## Selected passage
Re: [PATCHv5 1/8] zsmalloc: add to mm/

From: Minchan Kim
Date: Tue Feb 19 2013 - 18:37:47 EST


On Tue, Feb 19, 2013 at 11:54:21AM -0600, Seth Jennings wrote:
> On 02/19/2013 03:18 AM, Joonsoo Kim wrote:
> > Hello, Seth.
> > I'm not sure that this is right time to review, because I already have
> > seen many effort of various people to promote zxxx series. I don't want to
> > be a stopper to promote these. :)
>
> Any time is good review time :) Thanks for your review!
>
> >
> > But, I read the code, now, and then some comments below.
> >
> > On Wed, Feb 13, 2013 at 12:38:44PM -0600, Seth Jennings wrote:
> >> =========
> >> DO NOT MERGE, FOR REVIEW ONLY
> >> This patch introduces zsmalloc as new code, however, it already
> >> exists in drivers/staging. In order to build successfully, you
> >> must select EITHER to driver/staging version OR this version.
> >> Once zsmalloc is reviewed in this format (and hopefully accepted),
> >> I will create a new patchset that properly promotes zsmalloc from
> >> staging.
> >> =========
> >>
> >> This patchset introduces a new slab-based memory allocator,
> >> zsmalloc, for storing compressed pages. It is designed for
> >> low fragmentation and high allocation success rate on
> >> large object, but <= PAGE_SIZE allocations.
> >>
> >> zsmalloc differs from the kernel slab allocator in two primary
> >> ways to achieve these design goals.
> >>
> >> zsmalloc never requires high order page allocations to back
> >> slabs, or "size classes" in zsmalloc terms. Instead it allows
> >> multiple single-order pages to be stitched together into a
> >> "zspage" which backs the slab. This allows for higher allocation
> >> success rate under memory pressure.
> >>
> >> Also, zsmalloc allows objects to span page boundaries within the
> >> zspage. This allows for lower fragmentation than could be had
> >> with the kernel slab allocator for objects between PAGE_SIZE/2
> >> and PAGE_SIZE. With the kernel slab allocator, if a page compresses
> >> to 60% of it original size, the memory savings gained through
> >> compression is lost in fragmentation because another object of
> >> the same size can't be stored in the leftover space.
> >>
> >> This ability to span pages results in zsmalloc allocations not being
> >> directly addressable by the user. The user is given an
> >> non-dereferencable handle in response to an allocation request.
> >> That handle must be mapped, using zs_map_object(), which returns
> >> a pointer to the mapped region that can be used. The mapping is
> >> necessary since the object data may reside in two different
> >> noncontigious pages.

## Data section
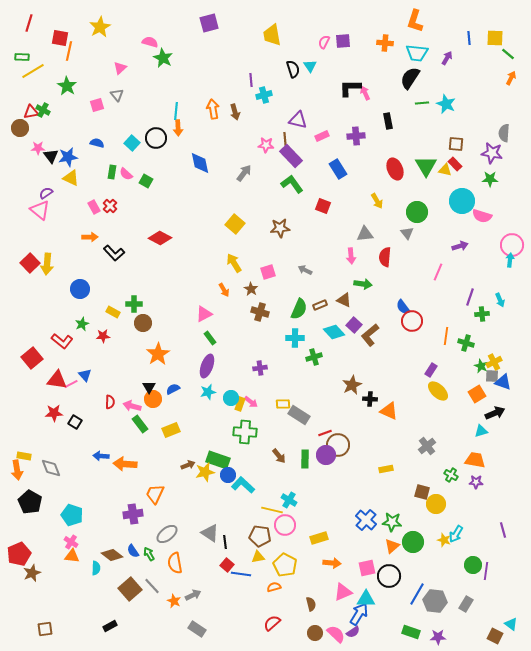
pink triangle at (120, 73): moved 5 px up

--

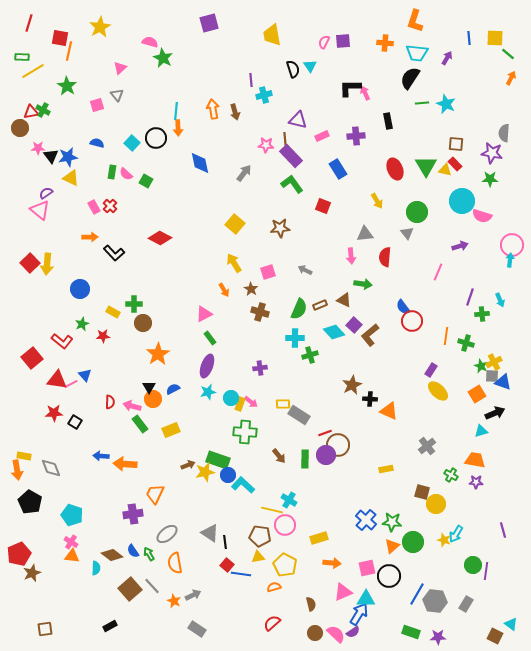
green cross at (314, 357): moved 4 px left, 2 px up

---

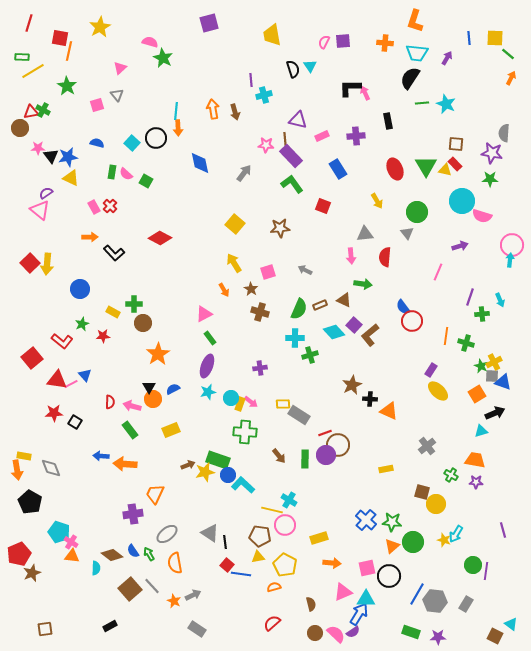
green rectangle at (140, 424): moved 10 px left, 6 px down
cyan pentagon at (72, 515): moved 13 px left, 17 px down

## Problem description
Continue the zsmalloc patch review email that appears before the listing, starting right after its last sentence.

## Response for this exercise
> >>
> >> zsmalloc fulfills the allocation needs for zram and zswap.
> >>
> >> Acked-by: Nitin Gupta <ngupta@xxxxxxxxxx>
> >> Acked-by: Minchan Kim <minchan@xxxxxxxxxx>
> >> Signed-off-by: Seth Jennings <sjenning@xxxxxxxxxxxxxxxxxx>
> >> ---
> >> include/linux/zsmalloc.h | 49 ++
> >> mm/Kconfig | 24 +
> >> mm/Makefile | 1 +
> >> mm/zsmalloc.c | 1124 ++++++++++++++++++++++++++++++++++++++++++++++
> >> 4 files changed, 1198 insertions(+)
> >> create mode 100644 include/linux/zsmalloc.h
> >> create mode 100644 mm/zsmalloc.c
> >>
> >> diff --git a/include/linux/zsmalloc.h b/include/linux/zsmalloc.h
> >> new file mode 100644
> >> index 0000000..eb6efb6
> >> --- /dev/null
> >> +++ b/include/linux/zsmalloc.h
> >> @@ -0,0 +1,49 @@
> >> +/*
> >> + * zsmalloc memory allocator
> >> + *
> >> + * Copyright (C) 2011 Nitin Gupta
> >> + *
> >> + * This code is released using a dual license strategy: BSD/GPL
> >> + * You can choose the license that better fits your requirements.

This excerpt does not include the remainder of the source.